Remi Raji has moved from imaginative exploration in his earlier works to embrace factional reality in the selected poems from Gather My Blood Rivers of Song where he presents lived experiences of his people. This claim is anchored in the specificity of textual characters, events and places that the poet presents in these poems; it differentiates him from other writers who merely re-echo or document events.

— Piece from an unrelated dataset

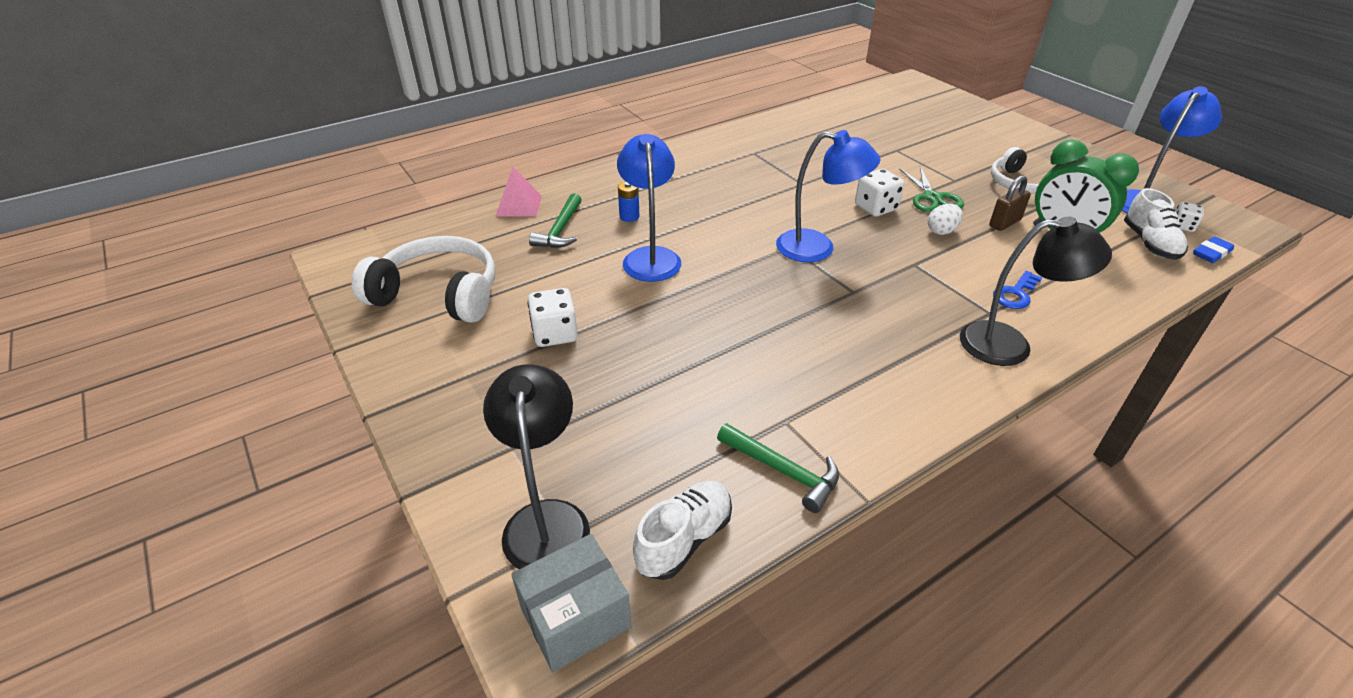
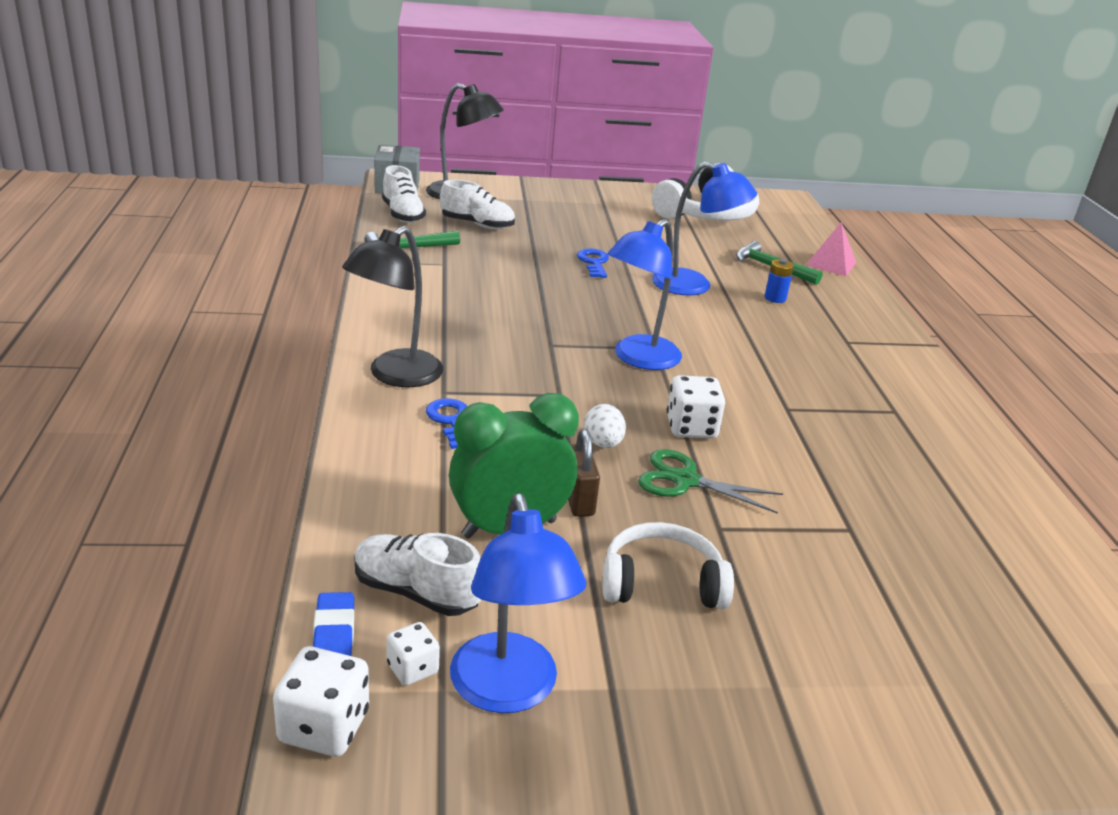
camera: 115 degrees right, 10 degrees down
(555, 334) = (620, 232): white dice -> white dice (324, 727)
(646, 449) = (477, 225): none -> white shoe
(661, 324) = (594, 262): none -> blue key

As a contemporary poet, he captures the significant events of our time in its ordinariness and he therefore agrees with Srdjan Smajic's (1) perspectives on realism which "exemplify a mode of perceiving, comprehending, and representing persons, objects, and events in accordance with natural laws and rationally explicable causal relations". Based on this materialist frame of reference presented in these selected poems from Gather My Blood Rivers of Song, Raji has demonstrated that he is an objective marker of contemporary issues as he resists the fantastic, extravagant and the whimsical narrations in his poetry but is able to actualize real events through a narrative model in which characters and settings are identifiably referenced.